Until very recently, the final stage outlined by Kübler-Ross was acceptance. The loss of possibly millions will never be acceptable. We will never be the same. When my father passed away, I instantly knew these truths. After the Coronavirus, moments of denial, bargaining, anger, and sadness will continue to flair as long as memories hold. Acceptance- with time and grace- will soften each reoccurring blow. Once the storm has passed, we must acknowledge the value of each stage as we mourn. Thankfully, humans are designed to adapt, hope, rebuild. The questions will become:

What is it we want to rebuild? Which pieces are worth saving? What did our collective loss reveal?

How beautifully these questions fit with David Kessler’s newly developed sixth stage: meaning. When I took my fitful iso-walk, I was completely unaware of his new book, Finding Meaning. My memory vibrated with his words: “Loss is simply what happens to you in life. Meaning is what you make happen.” There will come a time, after each stage has been properly honoured, when we must individually choose to stay seated or rise. We can never move on, but we can move forward. How do we want to step into the world once the virus particles settle?

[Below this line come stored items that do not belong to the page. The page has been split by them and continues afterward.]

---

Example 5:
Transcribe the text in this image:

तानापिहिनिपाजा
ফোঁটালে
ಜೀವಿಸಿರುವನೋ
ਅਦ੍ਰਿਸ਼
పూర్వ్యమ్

I choose to look for the “meaning makers.” Across the globe I see people moving forward: Balcony operettas, TikTok dancing doctors and nurses, hopeful window messages, LIVE stream connection hours, simple and large-scale acts of charity. With gratitude, I see single moms and dads doing it all with no break or recognition; small businesses adapting to survive; frontline workers risking their health for humanity. The stages of grief are not foreign to these people, and yet meaning and hope are happening as they simply carry on. My “meaning” enables me to see the best in us while acknowledging the worst. Your “meaning” may vary from frequently hugging loved ones to studying medicine. Our meaning will be as individual as our grief.

Looking at people through the lens of united yet individual grief allowed compassion to enter my heart in a senseless time. Viewing people’s actions through a compassionate lens does not condone those actions; it doesn’t say: “Please, continue processing this by partying and hoarding!” It simply means seeing people as human beings, imperfect, messy, but nonetheless worthy of and desperate for love. After all, we are in this together although we are far apart.

*If you or a loved one is dealing with anxiety, depression, suicidal ideation or suicidal intent, please reach out to the numerous health resources available. You are seen and loved.